You must be losing at least 2kWh if the input is 13.8kWh - (up to 1kWh could have gone to filling up the HV reserve if that was low).

 

So, what portion of the 13.6kWh is specifically reserved for HV use? The other possibility is the calibration on my plug is off. I need to get a current clamp and see how it compares. The MID usually shows the HV portion as full when I start charging.

 

I don't think we've got an exact figure for how wide the HV range is. It'll be somewhere in the 0.6-1.0kW area. But as you said, the display usually shows that it's nearly full, so I doubt was a significant factor in your case. It seems like there's probably 3kW unaccounted for. That's quite a lot of loss, even for 100V charging. Battery heaters could have consumed a fair bit, perhaps.

 

OBD scanner shows battery at ~14.5% when MID says 0% (---%), and ~91.5% when full, So we get about 10.5kWh to play with for EV only (13.6kWh * 77%). I measured L1 power draw with Kill-A-Watt meter and it was about 13.4kWh to get 10.5kWh into the battery. I expect a decent L2 to be in the 11.5kWh range from the grid. So all math adds up. In 2 months / 2000 miles I owned my SE I ended up doing about 65% EV, so yay, saved about $25 on the c/mi difference between gas and power cost. Almost paid for half of the just copper wire cost to install the 240V NEMA

 

Wow. I never expected there would be that much loss with a L1 charger. Do you think powering the same Toyota charger with 240V would increase the efficiency or do you think these losses are mainly due to the charger itself?

 

I ended up getting an official L2 EVSE with a NEMA 14-50 plug (in my case off a 2022 Leaf), but now I can't measure what's coming out of the grid. I've seen vids of people running 240V to the included Toyota EVSE and I don't doubt it can handle it, but the rigged plugs that people did turned me off that approach. If you have a Toyota 240V EVSE with a proper plug, all signs point to it being at least twice as efficient as 110V, just by comparing charge time (10 hours vs. about 3.5 hours, less time to burn those overhead electrons).

 

As another data point, last night I charged (again from 0% to full) using the same set up, but also inserted a Kill A Watt into the chain to see how its reporting compared. The Kill A Watt said 12.9kWh and the Sonoff plug said 13.5kWh. They are close enough to assume the true power usage for L1 charging is somewhere close to that range. I think I'm going to need to come up with a plan to rig up and monitor a L2 charge cycle...

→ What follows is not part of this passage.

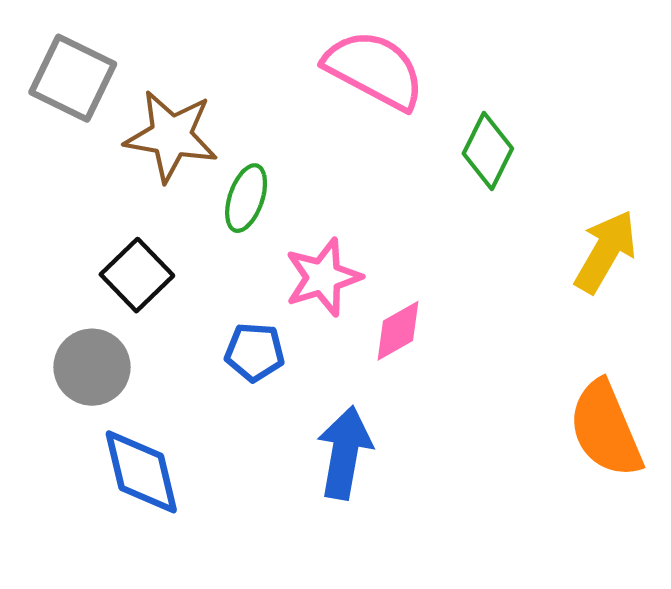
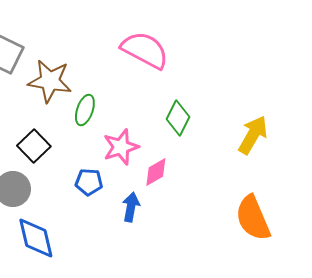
green diamond: (488, 151) -> (178, 118), moved
blue arrow: (344, 453) -> (131, 207), moved, size x0.7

I guess the next question to ask is, "Does L2 charging cause more or less damage to the battery long term than L1?" I would think that it would cause more due to the extra heat generated, but perhaps Toyota has compensated enough for this with fans/cooling so it's negligible.

 

My assumption is that L2, especially at our 3.3kW is nothing compared to 350kW proper EV chargers...

 

To follow up on this some more, I converted the OEM charger to L2, and now it takes about 11.3kWh to completely charge the car. For reference, it took about 13.5kWh when I was using the same charger at L1, so that is a significant efficiency improvement.
Next, I'm going to put the car in 8A max mode and see how the efficiency compares at L2.

 

How do you measure 2-phase power consumption? I wired the NEMA plug and got a newer Nissan 240V EVSE for it, but lost ability to measure actual consumption (used to use Kill-A-Watt with 120V Toyota EVSE, same 13.4-13.5kWh for full charge as you see, btw).

For now I just assume 10% overhead for my OCD spreadsheet

 

I have an Emporia Vue 2 that I flashed with ESPHome doing the measuring. I was careful to get everything calibrated properly before I started logging data.